▸ **本文**
"""

窪地の抽出の詳細

Spatial Analyst のライセンスで利用可能。

窪地とは、流向として、流向ラスターの 8 つの有効な値のいずれも割り当てることができない 1 つのセルまたは空間的に接続している一連のセルのことです。 これは、すべての隣接セルが処理セルよりも高い場合、または 2 つのセルが相互に流れ込んでループが形成されている場合に発生します。

窪地は未定義の流向があると見なされ、可能な方向すべての合計値が割り当てられます。 たとえば、最も傾斜が急な下りで、右 (1) と左 (16) の流向が同じ場合、そのセルの流向の値は 17 になります。

流向の正確な表現を作成し、累積流量を求めるには、窪地のないデータセットを使用するのが最適です。 すべての窪地を削除する処理が行われたデジタル標高モデル (DEM) は、窪地のない DEM と呼ばれます。

標高データにおける窪地は、ほとんどの場合データのエラーによるものです。 これらのエラーは、サンプリング効果や、標高を整数値に丸めたことによって発生することがよくあります。 本来、氷河またはカルスト地域を除き、セル サイズが 10 メートル以上の標高データで窪地が発生することはまれ (Mark 1988) なので、一般にエラーと見なすことができます。 多くの場合、セル サイズが大きくなると、データセット内の窪地の数も増えます。

窪地のない DEM を作成する際の窪地の特定と削除は、反復的なプロセスです。 窪地を平滑化すると、平滑化された領域の境界に新しい窪地が生まれ、それを平滑化する必要が生じることがあります。 [ゾーン フィル (Zonal Fill)] ツールに関するトピックは、窪地のない DEM の作成方法を説明する上で役立ちます。

窪地または窪地のグループの深さを知ると役に立つことがあります。 この情報があれば、[サーフェスの平滑化 (Fill)] ツールの [Z 制限] の設定に適した値を決定したり、データに存在するエラーの種類を理解したりすることが可能になります。

窪地の断面表示
窪地の断面表示

ジオプロセシング ツールを使用して窪地を平滑化する手順は以下のとおりです。

"""

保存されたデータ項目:

"""

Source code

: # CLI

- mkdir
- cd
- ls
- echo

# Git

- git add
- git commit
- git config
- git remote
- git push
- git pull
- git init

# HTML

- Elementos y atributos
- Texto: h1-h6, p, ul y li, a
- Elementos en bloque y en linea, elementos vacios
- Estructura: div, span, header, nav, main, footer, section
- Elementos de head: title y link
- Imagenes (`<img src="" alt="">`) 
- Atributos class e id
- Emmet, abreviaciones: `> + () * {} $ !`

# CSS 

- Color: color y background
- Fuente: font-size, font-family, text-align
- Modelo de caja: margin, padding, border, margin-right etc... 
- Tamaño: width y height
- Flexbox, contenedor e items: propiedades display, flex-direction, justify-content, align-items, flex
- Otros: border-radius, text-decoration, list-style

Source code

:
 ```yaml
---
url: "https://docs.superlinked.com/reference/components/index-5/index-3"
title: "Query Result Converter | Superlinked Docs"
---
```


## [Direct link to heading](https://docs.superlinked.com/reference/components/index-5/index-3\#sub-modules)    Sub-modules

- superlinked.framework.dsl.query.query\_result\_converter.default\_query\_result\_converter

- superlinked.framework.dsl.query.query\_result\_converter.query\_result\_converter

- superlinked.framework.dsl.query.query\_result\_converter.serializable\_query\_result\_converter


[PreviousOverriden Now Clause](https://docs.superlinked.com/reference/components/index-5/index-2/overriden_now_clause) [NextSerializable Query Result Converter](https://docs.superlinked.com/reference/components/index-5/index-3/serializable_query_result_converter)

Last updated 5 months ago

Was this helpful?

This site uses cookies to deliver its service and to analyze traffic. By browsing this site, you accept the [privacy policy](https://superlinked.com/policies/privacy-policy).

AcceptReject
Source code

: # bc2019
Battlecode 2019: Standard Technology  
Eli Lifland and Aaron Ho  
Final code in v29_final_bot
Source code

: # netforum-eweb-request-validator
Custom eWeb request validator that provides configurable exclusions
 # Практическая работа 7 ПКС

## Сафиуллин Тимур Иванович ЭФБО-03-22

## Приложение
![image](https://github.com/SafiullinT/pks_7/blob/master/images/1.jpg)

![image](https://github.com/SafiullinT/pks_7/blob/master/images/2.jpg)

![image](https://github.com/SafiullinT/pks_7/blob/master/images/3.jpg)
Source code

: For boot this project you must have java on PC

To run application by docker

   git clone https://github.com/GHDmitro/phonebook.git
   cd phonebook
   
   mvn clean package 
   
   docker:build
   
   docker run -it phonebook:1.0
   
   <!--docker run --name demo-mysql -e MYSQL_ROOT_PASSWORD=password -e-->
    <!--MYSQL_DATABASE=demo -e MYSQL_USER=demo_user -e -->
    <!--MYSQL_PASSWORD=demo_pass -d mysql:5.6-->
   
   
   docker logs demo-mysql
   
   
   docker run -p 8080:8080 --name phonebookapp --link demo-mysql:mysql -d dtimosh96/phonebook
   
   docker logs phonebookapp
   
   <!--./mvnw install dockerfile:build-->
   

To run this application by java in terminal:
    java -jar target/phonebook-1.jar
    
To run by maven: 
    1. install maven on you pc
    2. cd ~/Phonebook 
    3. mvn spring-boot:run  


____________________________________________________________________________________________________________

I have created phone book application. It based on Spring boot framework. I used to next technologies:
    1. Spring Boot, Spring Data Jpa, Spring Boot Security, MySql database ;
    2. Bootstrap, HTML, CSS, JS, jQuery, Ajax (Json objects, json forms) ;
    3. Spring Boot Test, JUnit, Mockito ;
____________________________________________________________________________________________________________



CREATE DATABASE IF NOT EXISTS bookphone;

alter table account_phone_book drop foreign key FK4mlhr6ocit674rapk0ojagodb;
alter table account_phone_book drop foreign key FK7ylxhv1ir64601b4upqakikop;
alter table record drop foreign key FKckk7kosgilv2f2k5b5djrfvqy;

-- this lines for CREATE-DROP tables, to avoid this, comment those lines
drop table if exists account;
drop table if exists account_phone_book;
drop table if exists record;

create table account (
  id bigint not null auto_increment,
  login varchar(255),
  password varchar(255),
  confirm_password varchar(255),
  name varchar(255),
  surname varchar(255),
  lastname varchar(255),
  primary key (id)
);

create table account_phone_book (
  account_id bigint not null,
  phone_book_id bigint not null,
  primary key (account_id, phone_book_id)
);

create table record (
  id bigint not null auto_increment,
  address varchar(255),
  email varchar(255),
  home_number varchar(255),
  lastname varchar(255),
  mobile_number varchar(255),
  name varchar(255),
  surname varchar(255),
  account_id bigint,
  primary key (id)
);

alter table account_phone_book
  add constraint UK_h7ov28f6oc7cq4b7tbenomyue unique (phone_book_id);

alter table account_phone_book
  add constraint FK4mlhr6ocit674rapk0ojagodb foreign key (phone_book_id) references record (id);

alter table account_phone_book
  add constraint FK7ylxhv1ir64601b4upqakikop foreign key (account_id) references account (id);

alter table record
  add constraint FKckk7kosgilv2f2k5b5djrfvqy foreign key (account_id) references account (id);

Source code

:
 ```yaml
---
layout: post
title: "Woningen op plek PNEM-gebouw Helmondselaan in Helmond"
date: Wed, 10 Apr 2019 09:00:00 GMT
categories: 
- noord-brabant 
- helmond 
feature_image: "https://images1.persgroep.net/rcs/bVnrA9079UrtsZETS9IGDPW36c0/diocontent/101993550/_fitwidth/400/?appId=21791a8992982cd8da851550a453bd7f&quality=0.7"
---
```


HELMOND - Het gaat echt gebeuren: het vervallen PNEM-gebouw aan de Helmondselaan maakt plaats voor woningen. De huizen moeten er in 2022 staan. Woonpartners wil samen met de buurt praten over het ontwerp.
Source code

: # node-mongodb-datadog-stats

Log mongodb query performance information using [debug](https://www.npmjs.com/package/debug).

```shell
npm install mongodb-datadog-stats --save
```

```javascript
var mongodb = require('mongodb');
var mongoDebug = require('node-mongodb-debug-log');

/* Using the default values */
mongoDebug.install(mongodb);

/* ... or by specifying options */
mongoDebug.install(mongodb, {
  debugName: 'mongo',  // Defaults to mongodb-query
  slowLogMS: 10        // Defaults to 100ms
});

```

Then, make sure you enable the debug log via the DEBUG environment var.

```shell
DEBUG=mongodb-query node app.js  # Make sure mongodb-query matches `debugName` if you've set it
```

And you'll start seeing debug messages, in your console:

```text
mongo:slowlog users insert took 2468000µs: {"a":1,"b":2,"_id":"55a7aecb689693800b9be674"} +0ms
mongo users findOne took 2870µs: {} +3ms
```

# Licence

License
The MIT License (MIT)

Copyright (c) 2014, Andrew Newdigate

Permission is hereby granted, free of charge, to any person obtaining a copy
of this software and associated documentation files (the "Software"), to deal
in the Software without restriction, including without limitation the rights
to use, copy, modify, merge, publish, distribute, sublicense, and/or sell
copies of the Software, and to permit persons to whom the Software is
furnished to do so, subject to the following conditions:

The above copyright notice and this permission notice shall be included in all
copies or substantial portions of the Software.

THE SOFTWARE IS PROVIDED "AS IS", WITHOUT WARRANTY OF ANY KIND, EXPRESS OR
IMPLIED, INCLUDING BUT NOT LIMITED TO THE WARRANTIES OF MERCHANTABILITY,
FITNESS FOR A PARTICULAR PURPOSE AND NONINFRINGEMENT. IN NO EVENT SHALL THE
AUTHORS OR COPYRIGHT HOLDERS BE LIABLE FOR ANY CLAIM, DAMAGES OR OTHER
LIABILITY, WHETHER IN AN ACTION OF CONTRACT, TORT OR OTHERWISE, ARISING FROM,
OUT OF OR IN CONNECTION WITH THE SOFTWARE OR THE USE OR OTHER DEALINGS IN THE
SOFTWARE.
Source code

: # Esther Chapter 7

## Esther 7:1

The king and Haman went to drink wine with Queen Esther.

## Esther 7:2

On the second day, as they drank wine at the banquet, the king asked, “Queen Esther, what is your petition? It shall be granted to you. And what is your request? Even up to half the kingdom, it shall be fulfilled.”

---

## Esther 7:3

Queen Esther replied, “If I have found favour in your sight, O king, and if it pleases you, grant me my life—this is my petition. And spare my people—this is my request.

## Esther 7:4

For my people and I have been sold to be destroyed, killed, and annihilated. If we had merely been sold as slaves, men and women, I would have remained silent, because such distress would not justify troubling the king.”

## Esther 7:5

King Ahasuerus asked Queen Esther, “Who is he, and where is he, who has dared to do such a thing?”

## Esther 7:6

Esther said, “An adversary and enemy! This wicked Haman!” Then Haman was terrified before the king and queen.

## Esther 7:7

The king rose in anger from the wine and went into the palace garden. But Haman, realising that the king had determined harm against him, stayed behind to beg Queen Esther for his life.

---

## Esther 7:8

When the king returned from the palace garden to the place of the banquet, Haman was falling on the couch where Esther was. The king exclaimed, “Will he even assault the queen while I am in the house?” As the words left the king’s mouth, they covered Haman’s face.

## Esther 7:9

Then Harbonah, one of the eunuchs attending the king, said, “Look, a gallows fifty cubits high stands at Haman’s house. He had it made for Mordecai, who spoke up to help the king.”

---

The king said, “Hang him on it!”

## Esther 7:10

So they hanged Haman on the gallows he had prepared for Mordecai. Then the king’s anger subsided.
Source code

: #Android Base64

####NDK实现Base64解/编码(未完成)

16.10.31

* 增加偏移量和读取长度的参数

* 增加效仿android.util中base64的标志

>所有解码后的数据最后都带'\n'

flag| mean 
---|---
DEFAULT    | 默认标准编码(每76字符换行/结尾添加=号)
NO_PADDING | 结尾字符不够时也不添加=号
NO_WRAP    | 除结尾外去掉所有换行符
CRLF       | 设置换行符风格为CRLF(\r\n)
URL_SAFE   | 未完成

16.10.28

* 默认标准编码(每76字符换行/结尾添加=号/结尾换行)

"""

▸ **演習**
窪地に関する本文の「窪地とは、流向として、流向ラスターの 8 つの有効な値のいずれも割り当てることができない」から「なので、一般にエラーと見なすことができます。 多くの場合、セル サイズが大きくなると、データセット内の窪地の数も増えます。」までを全部、「累積流量」を「流量の累積値」に変えて編集し、書き直してください。

▸ **あなたの解答**
窪地とは、流向として、流向ラスターの 8 つの有効な値のいずれも割り当てることができない 1 つのセルまたは空間的に接続している一連のセルのことです。 これは、すべての隣接セルが処理セルよりも高い場合、または 2 つのセルが相互に流れ込んでループが形成されている場合に発生します。

窪地は未定義の流向があると見なされ、可能な方向すべての合計値が割り当てられます。 たとえば、最も傾斜が急な下りで、右 (1) と左 (16) の流向が同じ場合、そのセルの流向の値は 17 になります。

流向の正確な表現を作成し、流量の累積値を求めるには、窪地のないデータセットを使用するのが最適です。 すべての窪地を削除する処理が行われたデジタル標高モデル (DEM) は、窪地のない DEM と呼ばれます。

標高データにおける窪地は、ほとんどの場合データのエラーによるものです。 これらのエラーは、サンプリング効果や、標高を整数値に丸めたことによって発生することがよくあります。 本来、氷河またはカルスト地域を除き、セル サイズが 10 メートル以上の標高データで窪地が発生することはまれ (Mark 1988) なので、一般にエラーと見なすことができます。 多くの場合、セル サイズが大きくなると、データセット内の窪地の数も増えます。